◆ Yapılacak iş ◆
Kamusallık ve belediyecilik üzerine olan alıntıda "Şimdiye kadar Türkiye’de" sözcüklerinin geçtiği yerden başlayıp "çevirerek geçersiz kıldı." sözcüklerinden sonra durarak bu bölümü harfi harfine aktarın.

Yukarıda değindiğim gibi, CHP’li metropol yönetimlerinde ortaya çıkan bu yerel iktidarı inşa eden sol popülizmin, Gezi Direnişinin ürettiği çoğulcu kamusallığın dolaylı bir ürünü olduğunu akılda tutmak gerekiyor. Buna ek olarak da, bu yerel iktidar yapılanmasının 70’lerin toplumcu belediyecilik hareketinden önemli bir farkı bulunduğunu tespit etmek. Zira 70’lerdeki deneyimin nefesinin yetmediği şey belki de yerel yönetimi yeni bir kamusallığın odağı haline getirmekti.
[4] Kentli emekçileri sınıfsal bir çatışma ekseninde tanımlamış olan ve Cumhuriyet tarihinin bugüne kadarki en verimli yerel yönetim deneyi olan bu hareketin 2019 sonrası CHP belediyeciliği ile aşıldığını, dahası Saraçhane Direnişinin bir anlamda bu kentsel politikanın ürünü olduğunu ileri sürmek mümkün. Zira bugünkü CHP belediyeciliğinin en önemli boyutu yeni bir kamusallık inşasına olanak sağlaması oldu. Saraçhane’yi Gezi’nin devamı kılan ve onun ötesine taşıyan da, politik tahayyül açısından daha dar olmasına rağmen, budur.
Şimdiye kadar Türkiye’de kamusallık ve mekân üzerine yapılan tartışmalar iki temel odak etrafında şekillendi. Bunlardan ilki kamusal mekânın siyasal olana indirgenemezliğiydi. Kamusal mekân aynı zamanda sosyal bir mekândır, sıradan pratiklerin devinip durduğu, kendi politik dinamiklerini ürettiği ve zaman zaman da siyasal olanla çakışan patlamalara yol verdiği bir toplumsallık mekânı. İkinci tartışma odağı ise kamunun nasıl tanımlanacağı üzerineydi; kamusal olanı belirleyen ne dereceye kadar devlettir? Eğer Gezi Direnişi birinci tartışmayı, toplumsal olanın zenginliği ve ürettiği siyasal olasılıklar açısından geçersiz kıldıysa, Saraçhane Direnişi de ikinci tartışmayı, belediye binasının kendisini bir müştereğe çevirerek geçersiz kıldı.

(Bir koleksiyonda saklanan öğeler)
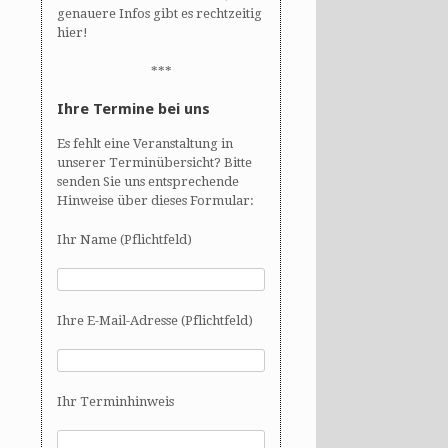
genauere Infos gibt es rechtzeitig
hier!
***
Ihre Termine bei uns
Es fehlt eine Veranstaltung in
unserer Terminübersicht? Bitte
senden Sie uns entsprechende
Hinweise über dieses Formular:
Ihr Name (Pflichtfeld)
Ihre E-Mail-Adresse (Pflichtfeld)
Ihr Terminhinweis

◆ Yanıt ◆
Şimdiye kadar Türkiye’de kamusallık ve mekân üzerine yapılan tartışmalar iki temel odak etrafında şekillendi. Bunlardan ilki kamusal mekânın siyasal olana indirgenemezliğiydi. Kamusal mekân aynı zamanda sosyal bir mekândır, sıradan pratiklerin devinip durduğu, kendi politik dinamiklerini ürettiği ve zaman zaman da siyasal olanla çakışan patlamalara yol verdiği bir toplumsallık mekânı. İkinci tartışma odağı ise kamunun nasıl tanımlanacağı üzerineydi; kamusal olanı belirleyen ne dereceye kadar devlettir? Eğer Gezi Direnişi birinci tartışmayı, toplumsal olanın zenginliği ve ürettiği siyasal olasılıklar açısından geçersiz kıldıysa, Saraçhane Direnişi de ikinci tartışmayı, belediye binasının kendisini bir müştereğe çevirerek geçersiz kıldı.